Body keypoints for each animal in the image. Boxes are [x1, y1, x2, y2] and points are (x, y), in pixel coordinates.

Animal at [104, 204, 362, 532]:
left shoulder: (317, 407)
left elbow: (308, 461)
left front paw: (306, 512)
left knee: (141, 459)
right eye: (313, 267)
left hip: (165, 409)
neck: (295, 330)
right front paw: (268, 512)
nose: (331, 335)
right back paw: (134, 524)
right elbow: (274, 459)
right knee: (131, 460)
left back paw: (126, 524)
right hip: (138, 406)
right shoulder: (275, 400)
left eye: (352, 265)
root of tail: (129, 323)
---
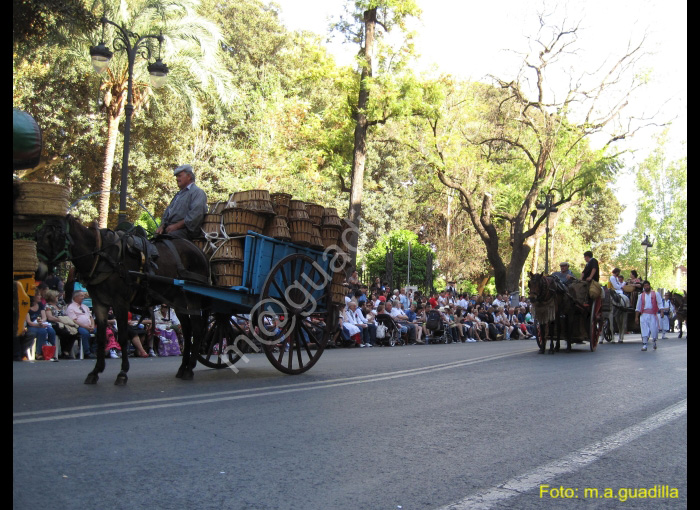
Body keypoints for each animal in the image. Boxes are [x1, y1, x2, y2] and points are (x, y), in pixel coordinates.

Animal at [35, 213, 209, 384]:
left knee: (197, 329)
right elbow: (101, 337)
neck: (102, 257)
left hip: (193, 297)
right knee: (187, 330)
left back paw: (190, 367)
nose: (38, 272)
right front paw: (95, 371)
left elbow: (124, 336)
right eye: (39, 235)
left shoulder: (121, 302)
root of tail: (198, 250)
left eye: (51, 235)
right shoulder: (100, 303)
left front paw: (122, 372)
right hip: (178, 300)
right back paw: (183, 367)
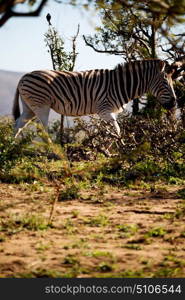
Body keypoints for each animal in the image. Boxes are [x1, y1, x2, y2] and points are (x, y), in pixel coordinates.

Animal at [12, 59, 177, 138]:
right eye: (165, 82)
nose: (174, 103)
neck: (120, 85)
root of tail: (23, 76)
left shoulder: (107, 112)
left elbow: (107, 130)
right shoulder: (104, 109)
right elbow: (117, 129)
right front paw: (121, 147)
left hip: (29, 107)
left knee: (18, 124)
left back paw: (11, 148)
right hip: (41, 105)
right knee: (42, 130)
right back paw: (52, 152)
---
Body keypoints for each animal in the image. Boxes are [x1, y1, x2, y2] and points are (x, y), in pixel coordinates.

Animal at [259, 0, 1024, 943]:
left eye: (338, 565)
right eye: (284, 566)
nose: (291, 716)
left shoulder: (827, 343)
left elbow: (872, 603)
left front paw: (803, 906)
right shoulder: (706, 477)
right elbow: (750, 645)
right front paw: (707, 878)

= Your objective =
What lines of the data contain the string "front"? List them.

= Response =
left front paw: (306, 512)
right front paw: (268, 512)
right front paw: (95, 371)
left front paw: (122, 372)
right front paw: (121, 147)
left front paw: (803, 906)
right front paw: (707, 878)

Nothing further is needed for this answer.